The biggest risk of hand sanitizes becoming ineffective is if the active ingredient, the ethyl alcohol, evaporates. That should be pretty easy to tell, because by volume in most hand sanitizers the alcohol makes up about 70 percent of the mixture (more or less). Read the label on your bottle to know your exact percentage, I’ve seen it run from 60-73 percent. This Germ-X sitting next to me is 63 percent.
I’ve got one bottle in my desk drawer that had fallen down in the back and had sat there in the dark for 10-years. I opened it up and tried it out, and the cold “alcohol” feel of the sanitizer as well as the texture of the product feels identical to a fresh copy, so I’m assuming that bottles kept sealed-new in a climate control environment away from life have at least that long of a shelf life.
(Spice’s note: The ethyl alcohol itself has a nearly indefinite shelf life. The bottles it comes in might gradually let the alcohol evaporate away. I’d use it with confidence unless the volume had shrunk noticeably or the texture had gone weird…and I don’t mean the ‘lost the bubbles’ weird.)
The Hand Sanitizer Isn’t Good Any More If It Goes Flat?
I had a co-worker who was convinced that she needed a new bottle of hand sanitizer at her desk because hers had “gone flat”.
I have to admit I was both confused and bemused at the same time, as she explained to me that when all of the air bubbles work their way out of the hand sanitizer (which happens if it sits undisturbed for several months) that the stuff no longer was any good.
She was amazed and concerned when I picked up her bottle off of her desk and shook it vigorously, thereby bringing back “her bubbles”. She was not, however, convinced that “bubbling up” her hand sanitizer in this fashion made it good to use again, so I swapped her the one off of my desk which was “naturally still bubbly”.
(Spice’s note: The bubbles are there, as in hair gel, to make it look cooler and assure the buyer that it’s a ‘good’ thick product they’re buying. They don’t mean anything in particular about quality.)
Conclusion
We keep a hand sanitizer bottle in every vehicle, and we use them often when we are traveling. We still wash our hands before eating, of course, but having the sanitizer keeps us more well in the winter (since we started keeping one in each car, we’ve had a lot less problems with colds and the flu).
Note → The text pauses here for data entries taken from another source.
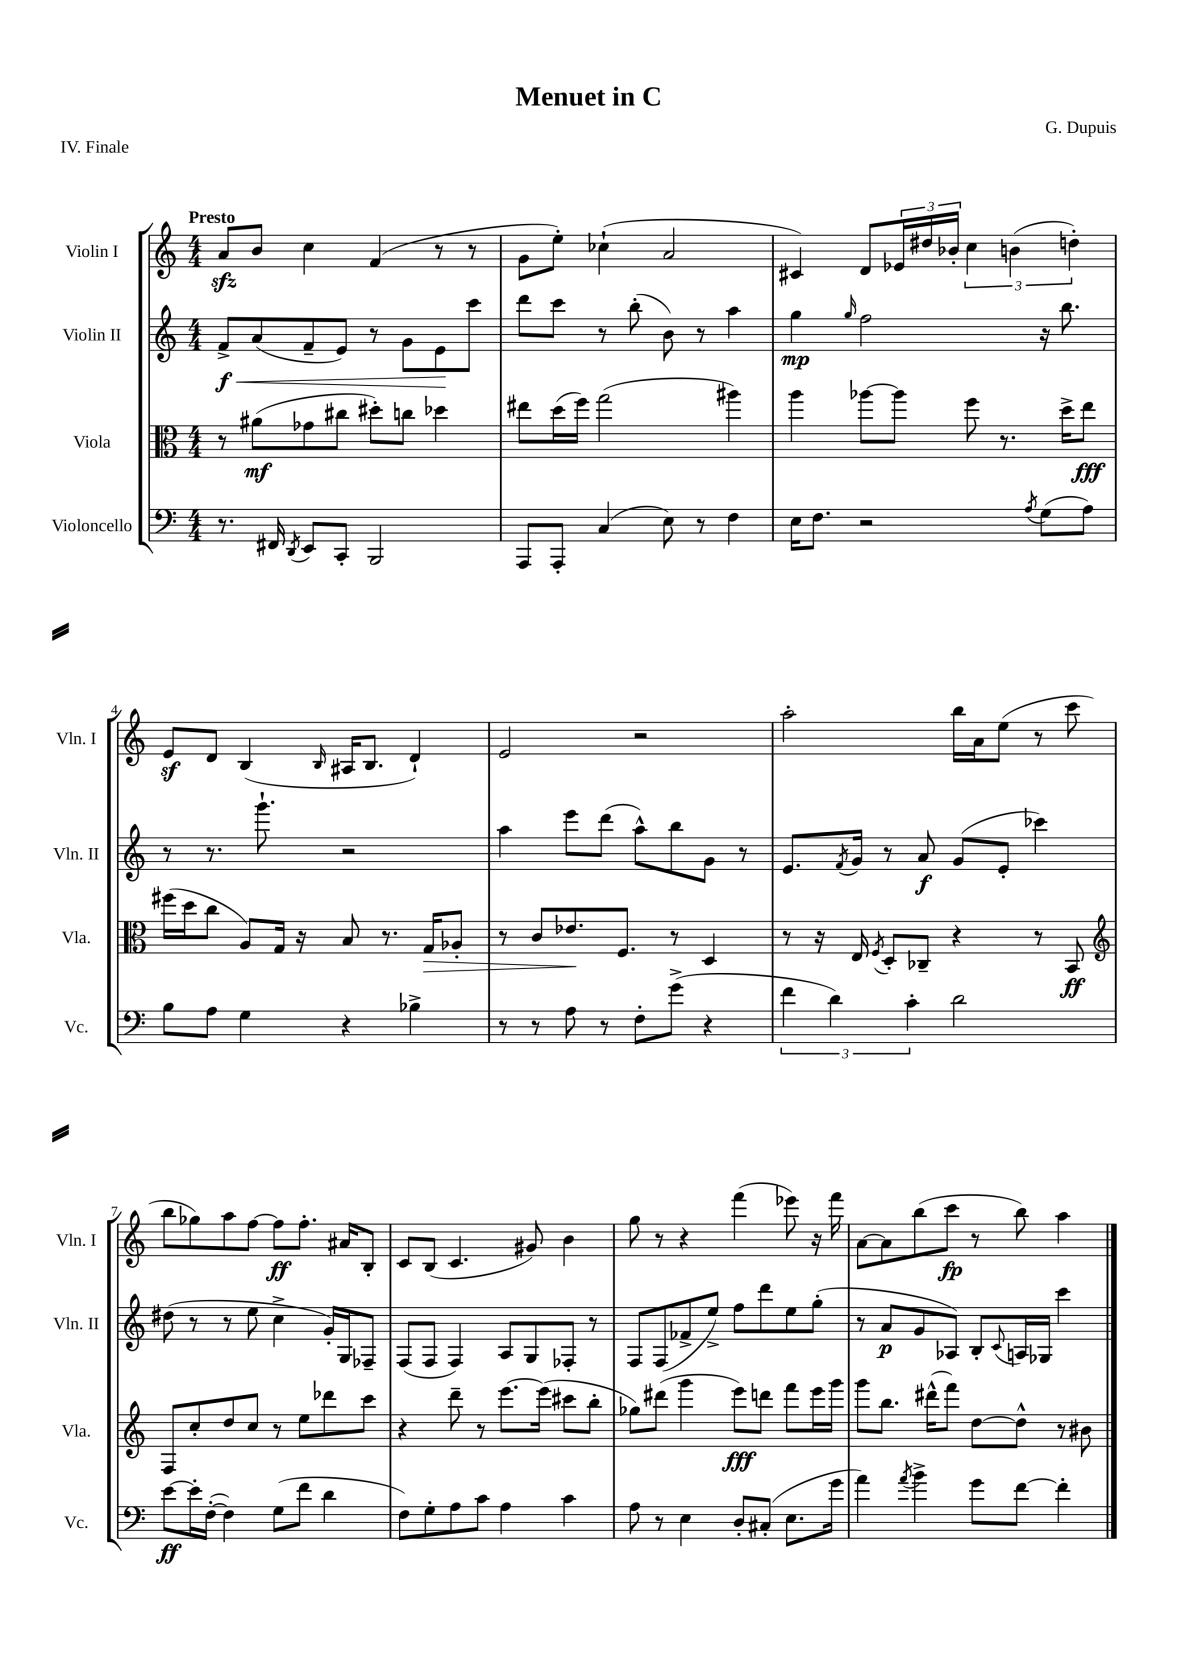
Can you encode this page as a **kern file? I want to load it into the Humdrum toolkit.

**kern	**kern	**kern	**kern
*staff4	*staff3	*staff2	*staff1
*clefF4	*clefC3	*clefG2	*clefG2
*k[]	*k[]	*k[]	*k[]
*M4/4	*M4/4	*M4/4	*M4/4
8.r	8r	8f^/L	8a/L
.	(8a#\L	(8a/	8b/J
16FF#/	.	.	.
8qDD/	.	.	.
8EE/L	8g-\	8f~/	4cc\
8CC'/J	8cc#\J	8e/J)	.
2BBB/	8dd#'\L)	8r	(4f/
.	8cc\J	8g\L	.
.	4dd-\	8e\	8r
.	.	8ccc\J	8r
=	=	=	=
8AAA/L	8ee#\L	8ddd\L	8g\L
8AAA'/J	(16dd\L	8ccc\J	8ee'\J)
.	16ff\JJ)	.	.
(4C/	(2gg\	8r	(4cc-`\
.	.	(8bb'\	.
8E\)	.	8b\)	2a/
8r	.	8r	.
4F\	4aa#\)	4aa\	.
=	=	=	=
16E\LK	4aa\	4gg\	4c#/)
8.F\J	.	.	.
.	.	16qqgg/	.
2r	[8aa-\L	2ff\	8d/L
.	8aa-\]J	.	24e-/L
.	.	.	24dd#/
.	.	.	24b-'/JJ
.	8ff\	.	6cc\
.	8.r	.	.
.	.	.	(6b\
8qA/	.	.	.
(8G\L	.	16r	.
.	16dd^\LK	8.bb\	.
.	.	.	6dd'\)
8A\J)	8ee\J	.	.
=	=	=	=
8B\L	(16ff#\LL	8r	8e/L
.	16dd\J	.	.
8A\J	8cc\J	8.r	8d/J
4G\	8A/L)	.	(4B/
.	.	8.ggg`\	.
.	16G/Jk	.	.
.	16r	.	.
.	.	.	16qqB/
4r	8B/	2r	16A#/LK
.	.	.	8.B/J
.	8.r	.	.
4B-^\	.	.	4d`/)
.	16G/LK	.	.
.	8A-'/J	.	.
=	=	=	=
8r	8r	4aa\	2e/
8r	8c/L	.	.
8A\	8.e-/	8eee\L	.
8r	.	(8ddd\J	.
.	8.F/J	.	.
8F'\L	.	8aa^^\L)	2r
(8g^\J	8r	8bb\	.
4r	4D/	8g\J	.
.	.	8r	.
=	=	=	=
6f\	8r	8.e/L	2aa'\
.	16r	.	.
6d\)	.	.	.
.	.	8qf/	.
.	16E/	16g/Jk	.
.	8qF/	.	.
.	8D'/L	8r	.
6c'\	.	.	.
.	8C-~/J	8a/	.
2d\	4r	(8g/L	16bb\LL
.	.	.	16a\J
.	.	8e'/J	(8ee\J
.	8r	4ccc-\)	8r
.	8BB/	.	8ccc\
=	=	=	=
*	*clefG2	*	*
[8e\L	8F/L	(8dd#\	8bb\L
16e'\]L	8cc'/	8r	8gg-\)
([16F'\JJ	.	.	.
4F\])	8dd/	8r	8aa\
.	8cc/J	8ee\	[8ff\J
(8G\L	8r	4cc^\	8ff\]L
8f\J	8ee\L	.	8.ff'\J
4d\	8ddd-\	16g'/LL)	.
.	.	16G/J	16a#/LK
.	8ccc\J	8F-~/J	8B'/J
=	=	=	=
8F\L)	4r	(8F/L	8c/L
8G'\	.	8F/J	(8B/J
8A\	8ddd~\	4F/)	4.c/
8c\J	8r	.	.
4A\	[8.eee\L	8A/L	.
.	.	8G/	8g#/)
.	(16eee\]Jk	.	.
4c\	8ccc#\L	8F-'/J	4b\
.	8bb'\J	8r	.
=	=	=	=
8A\	8gg-\L)	8F/L	8gg\
8r	(8ddd#\J	(8F/	8r
4E\	4ggg\	8f-^/	4r
.	.	8ee^/J)	.
8D'/L	8eee\L)	8ff\L	(4fff\
(8C#'/J	8ddd\J	8ddd\	.
8.E\L	8fff\L	8ee\	8eee-\)
.	16eee\L	(8gg'\J	16r
16g\Jk	16ggg\JJ	.	16fff\
=	=	=	=
4a\)	8ggg\L	8r	[8a\L
.	8.bb\J	8a/L	8a\]
8qa/	.	.	.
4b^\	.	8g/	(8bb\
.	(16ddd#^^\LK	.	.
.	8fff\J)	8A-/J)	8ccc\J
8g\L	[8dd\L	8B'/L	8r
.	.	8qqc/	.
[8f\J	8dd^^\]J	16A/L	8bb\)
.	.	16G-/JJ	.
4f'\]	8r	4ccc\	4aa\
.	8b#\	.	.
==	==	==	==
*-	*-	*-	*-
I keep hand sanitizer in my truck. When my hands are really dirty, I work it in then wipe it off. I then follow up with another treatment, which I leave on to evaporate. My thinking is that this will increase the contact time of alcohol to skin. I’m always concerned the summer heat will speed up the evaporation of the alcohol, but in the end, the sanitizer is better than nothing. I saw one study that noted the “wiping off” of the sanitizer will remove a good amount of the bad stuff, so even if it has lost some effectiveness, it still does some good.
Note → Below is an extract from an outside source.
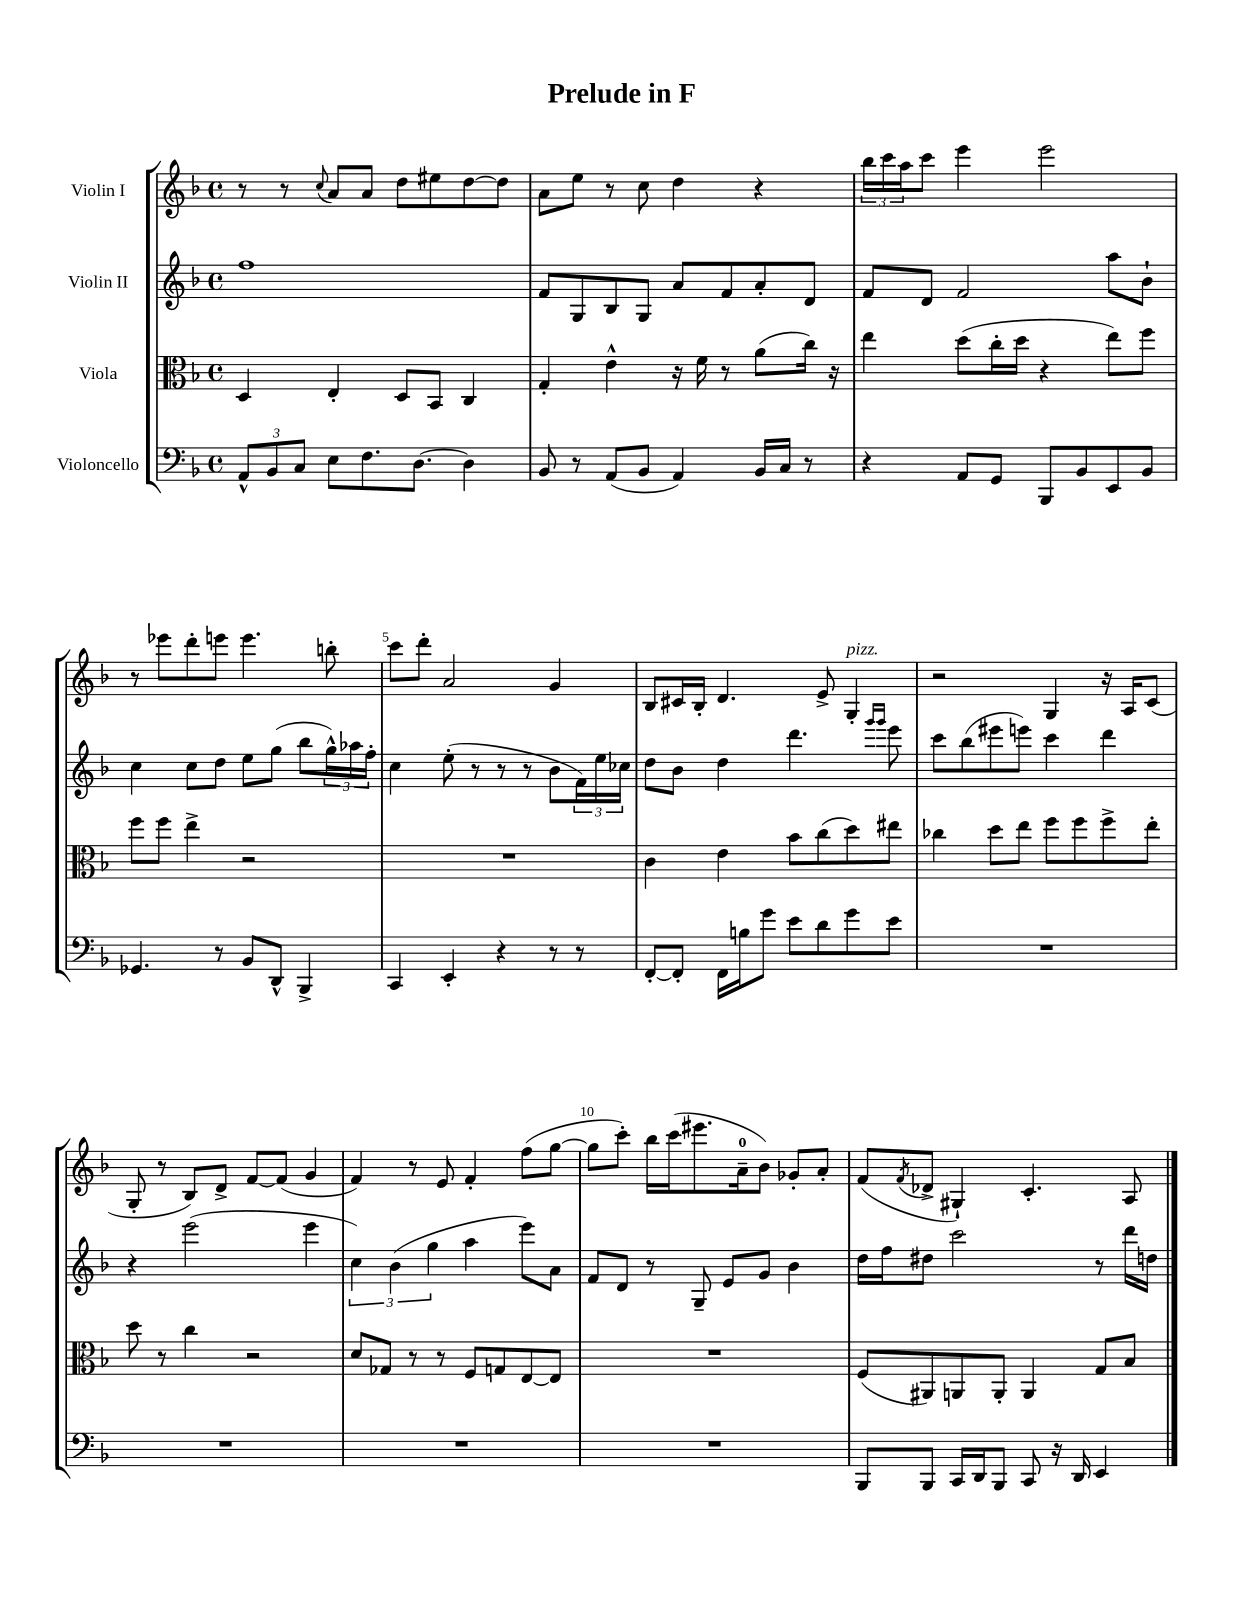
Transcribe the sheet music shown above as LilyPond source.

Good plan. When push comes to shove, you don’t even really have to worry about the *skin* getting the alcohol. It’s the stuff that’s going to get into your mouth and nose from your touching stuff you eat, or touching your nose, that you’re most concerned about. Wiping most of the stuff off makes sure there’s no thick clumps of dirt with live bacteria still inside that get transferred to food.
step 1 . get hand sanitizer
step 2. get lint from the dryer .
step 3. mix it together in a small container that you can seal.
step 4. use as a fire starter to get that campfire going!
Done this in a pinch once or twice ,worked surprisingly well although you might need to experiment a little .
i have a case of these in the prep closet. washing with water works better for germs (because they get washed off and away), but when water is precious sanitizer rules.
a couple of squirts also works great in a rimfire or pistol suppressor after a good shake. keeps the first round pop at bay.